The Choice Is Between ‘Resistance’ and Peace

When anti-Zionists claim endless violence is necessary—every pro-Palestinian demonstration has embraced the concept of “resistance”—so-called supporters of the Palestinian cause sound a lot like the famous line from The Simpsons, “we’ve tried nothing and we’re all out of ideas.”

Israel has peace agreements with plenty of Arab countries, including neighbors with whom it has fought several wars. Those wars, in fact, convinced the leaders of those states to finally agree to the offer of peaceful coexistence that Israel put on the table immediately upon its founding and never removed. Not only is “resistance” not justified, it’s unnecessary. Anyone fighting a war with Israel is doing so because they want to fight a war with Israel.

The fatalism about the Palestinian cause is, thus, completely unwarranted, and I reject it unreservedly.

The idea that it is difficult to make peace with Israel has been tested and disproved. Not only that, but this current war started because peace with Israel had such magnetic pull that war was required to stop it. Which is what Hamas did by invading Israel. Its fans around the globe are supporting that: the violent prevention of peace.

In fact, the choice is between resistance and peace. And it has been that way all along.

What was the deal under discussion that was so violently interrupted by Hamas’s pogromist rampage one year ago? Israel would be rewarded for facilitating the creation of a Palestinian state; Saudi Arabia would be rewarded for underwriting much of that state, and the United States would be rewarded for shepherding the deal across the finish line.

Saudi Arabia’s rewards would include long-sought security guarantees from America. Israel’s rewards would include recognition by Riyadh. In other words, for enabling Palestinian sovereignty, the U.S. would be a guarantor of peace. And that peace would also be America’s reward.

The deal, it’s worth noting, would be all reward for the Palestinians. It would take work, of course—Israel was a viable nation-state because the Zionist movement spent half a century building civic institutions, and the Palestinians would have to do the same—but we should stop indulging those who see effort as oppressive.

If this process sounds familiar, it should. This is the road map set down by the Abraham Accords.

Although it has become convenient for some parties in the conflict to forget, the Palestinians were the Abraham Accords’ first beneficiaries. “The truth is that the Abraham Accords were about preventing annexation,” explained United Arab Emirates ambassador Yousef al-Otaiba back in 2021. “The reason it happened, the way it happened, at the time it happened was to prevent annexation.”
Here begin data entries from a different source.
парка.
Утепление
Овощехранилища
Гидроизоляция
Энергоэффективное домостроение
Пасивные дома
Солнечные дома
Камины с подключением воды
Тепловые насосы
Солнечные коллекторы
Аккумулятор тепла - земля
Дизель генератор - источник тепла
Otaiba should know: It was he who penned the op-ed in an Israeli newspaper that set in motion the public moves that had only been talked about privately at that point. Fears that Israel would annex West Bank land motivated Otaiba’s country to do more than just talk about normalization with Israel. As more countries joined the Abraham Accords, it became clear just how easy it is to make peace with Israel.

That’s the model. It proved infinitely superior to the previous academic model of peacebuilding, which could be summed up as: Maybe the Jews will eventually just get tired and die.

Indeed, in the annals of peacemaking, it’s hard to describe just how much of an anomaly this is. Historically, has there ever been a more painless way to improve the relative security of one’s country than by saying “I admit the Jews exist”? You have to really not want peace with Israel to not have peace with Israel. It takes a staggering amount of effort and determination.

Last year, the Abraham Accords process was apparently so close to its goal that Iran and its militia that runs Gaza had to start a regional war. The many thousands stomping around U.S. cities and campuses with Hamas target triangles, with paraglider art, with “resistance is justified” signs believe that every death since Oct. 7 was worth it in order to prevent the existence of peace.

That was the choice on offer: peace with Israel and Palestinian statehood or death and destruction. The Israeli-Palestinian conflict isn’t hopeless unless you want it to be.